▶ Aim of the exercise: Please return only the lines from the one holding "No. of fully" through the one holding "Underlying Outstanding Warrants", exactly as they appear in the records below, both ends included.

Collected data:
▼
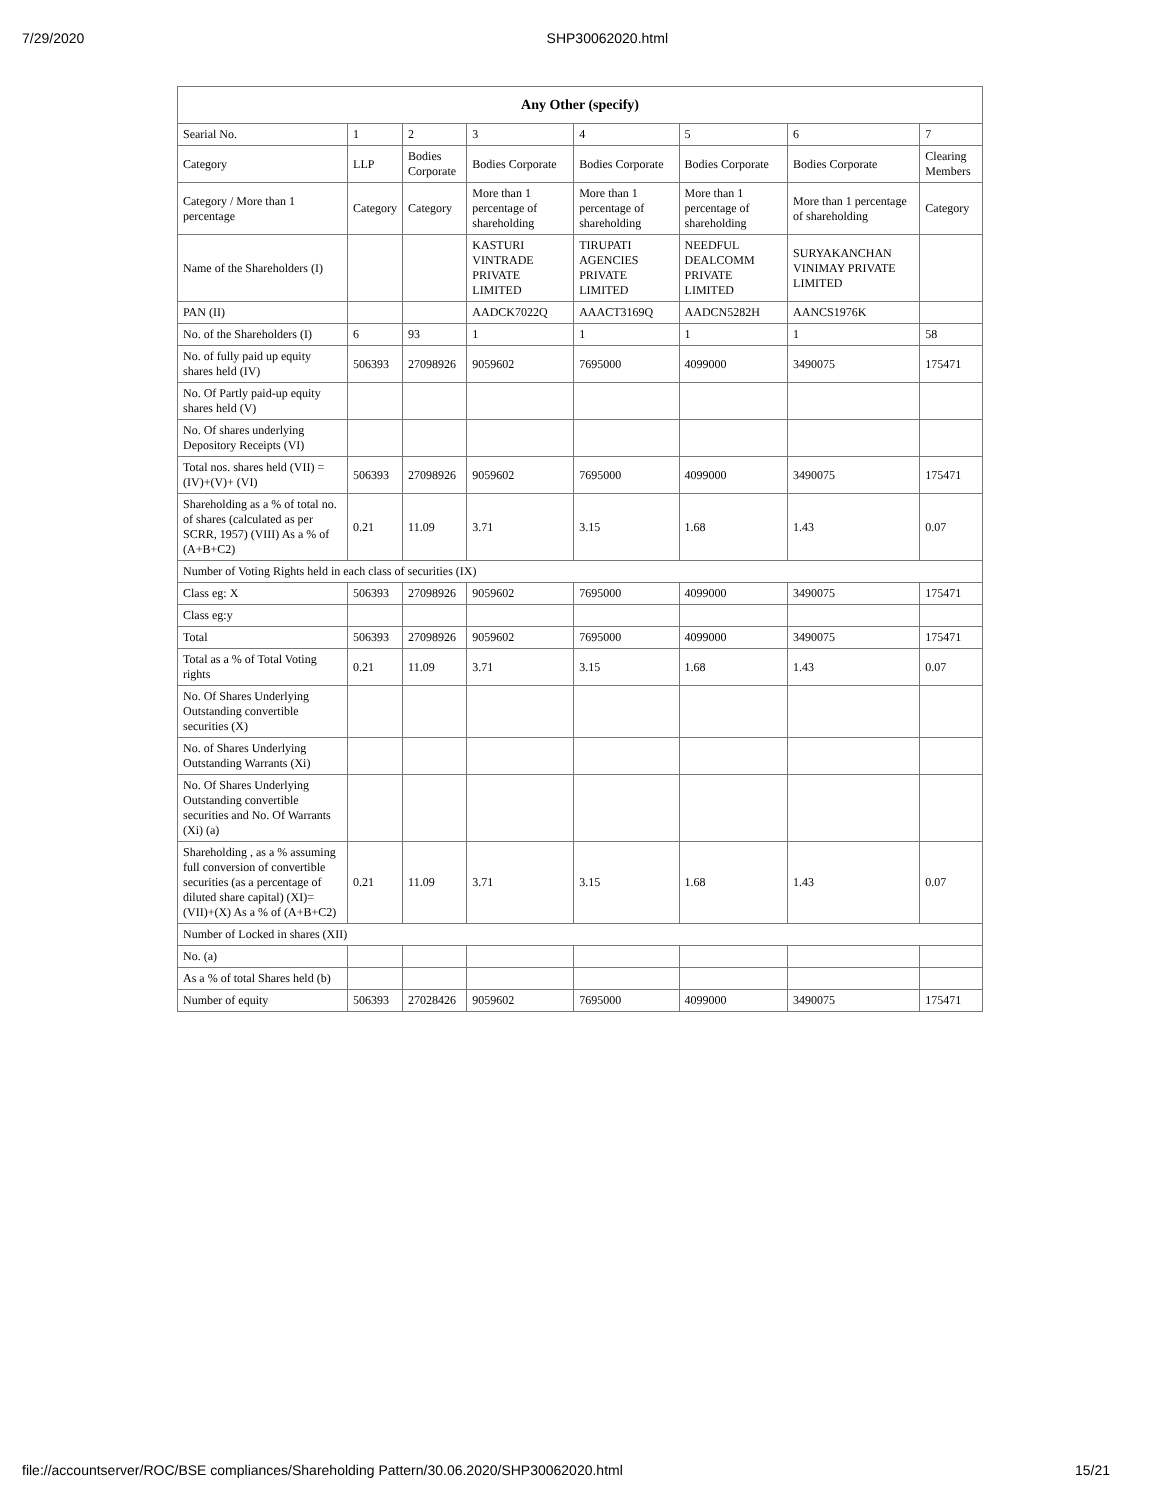7/29/2020 SHP30062020.html
| Any Other (specify) | | | | | | | |
| --- | --- | --- | --- | --- | --- | --- | --- |
| Searial No. | 1 | 2 | 3 | 4 | 5 | 6 | 7 |
| Category | LLP | Bodies Corporate | Bodies Corporate | Bodies Corporate | Bodies Corporate | Bodies Corporate | Clearing Members |
| Category / More than 1 percentage | Category | Category | More than 1 percentage of shareholding | More than 1 percentage of shareholding | More than 1 percentage of shareholding | More than 1 percentage of shareholding | Category |
| Name of the Shareholders (I) | | | KASTURI VINTRADE PRIVATE LIMITED | TIRUPATI AGENCIES PRIVATE LIMITED | NEEDFUL DEALCOMM PRIVATE LIMITED | SURYAKANCHAN VINIMAY PRIVATE LIMITED | |
| PAN (II) | | | AADCK7022Q | AAACT3169Q | AADCN5282H | AANCS1976K | |
| No. of the Shareholders (I) | 6 | 93 | 1 | 1 | 1 | 1 | 58 |
| No. of fully paid up equity shares held (IV) | 506393 | 27098926 | 9059602 | 7695000 | 4099000 | 3490075 | 175471 |
| No. Of Partly paid-up equity shares held (V) | | | | | | | |
| No. Of shares underlying Depository Receipts (VI) | | | | | | | |
| Total nos. shares held (VII) = (IV)+(V)+ (VI) | 506393 | 27098926 | 9059602 | 7695000 | 4099000 | 3490075 | 175471 |
| Shareholding as a % of total no. of shares (calculated as per SCRR, 1957) (VIII) As a % of (A+B+C2) | 0.21 | 11.09 | 3.71 | 3.15 | 1.68 | 1.43 | 0.07 |
| Number of Voting Rights held in each class of securities (IX) | | | | | | | |
| Class eg: X | 506393 | 27098926 | 9059602 | 7695000 | 4099000 | 3490075 | 175471 |
| Class eg:y | | | | | | | |
| Total | 506393 | 27098926 | 9059602 | 7695000 | 4099000 | 3490075 | 175471 |
| Total as a % of Total Voting rights | 0.21 | 11.09 | 3.71 | 3.15 | 1.68 | 1.43 | 0.07 |
| No. Of Shares Underlying Outstanding convertible securities (X) | | | | | | | |
| No. of Shares Underlying Outstanding Warrants (Xi) | | | | | | | |
| No. Of Shares Underlying Outstanding convertible securities and No. Of Warrants (Xi) (a) | | | | | | | |
| Shareholding , as a % assuming full conversion of convertible securities (as a percentage of diluted share capital) (XI)= (VII)+(X) As a % of (A+B+C2) | 0.21 | 11.09 | 3.71 | 3.15 | 1.68 | 1.43 | 0.07 |
| Number of Locked in shares (XII) | | | | | | | |
| No. (a) | | | | | | | |
| As a % of total Shares held (b) | | | | | | | |
| Number of equity | 506393 | 27028426 | 9059602 | 7695000 | 4099000 | 3490075 | 175471 |
file://accountserver/ROC/BSE compliances/Shareholding Pattern/30.06.2020/SHP30062020.html 15/21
▲
▶ Completed exercise:
| No. of fully paid up equity shares held (IV) | 506393 | 27098926 | 9059602 | 7695000 | 4099000 | 3490075 | 175471 |
| No. Of Partly paid-up equity shares held (V) | | | | | | | |
| No. Of shares underlying Depository Receipts (VI) | | | | | | | |
| Total nos. shares held (VII) = (IV)+(V)+ (VI) | 506393 | 27098926 | 9059602 | 7695000 | 4099000 | 3490075 | 175471 |
| Shareholding as a % of total no. of shares (calculated as per SCRR, 1957) (VIII) As a % of (A+B+C2) | 0.21 | 11.09 | 3.71 | 3.15 | 1.68 | 1.43 | 0.07 |
| Number of Voting Rights held in each class of securities (IX) | | | | | | | |
| Class eg: X | 506393 | 27098926 | 9059602 | 7695000 | 4099000 | 3490075 | 175471 |
| Class eg:y | | | | | | | |
| Total | 506393 | 27098926 | 9059602 | 7695000 | 4099000 | 3490075 | 175471 |
| Total as a % of Total Voting rights | 0.21 | 11.09 | 3.71 | 3.15 | 1.68 | 1.43 | 0.07 |
| No. Of Shares Underlying Outstanding convertible securities (X) | | | | | | | |
| No. of Shares Underlying Outstanding Warrants (Xi) | | | | | | | |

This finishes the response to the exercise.